## Saved data entries
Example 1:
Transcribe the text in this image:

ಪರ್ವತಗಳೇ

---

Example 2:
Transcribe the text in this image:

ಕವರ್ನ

## Your assignment
Repeat the entries above exactly, leaving nothing out.

## Your solution
Example 1:
Transcribe the text in this image:

ಪರ್ವತಗಳೇ

---

Example 2:
Transcribe the text in this image:

ಕವರ್ನ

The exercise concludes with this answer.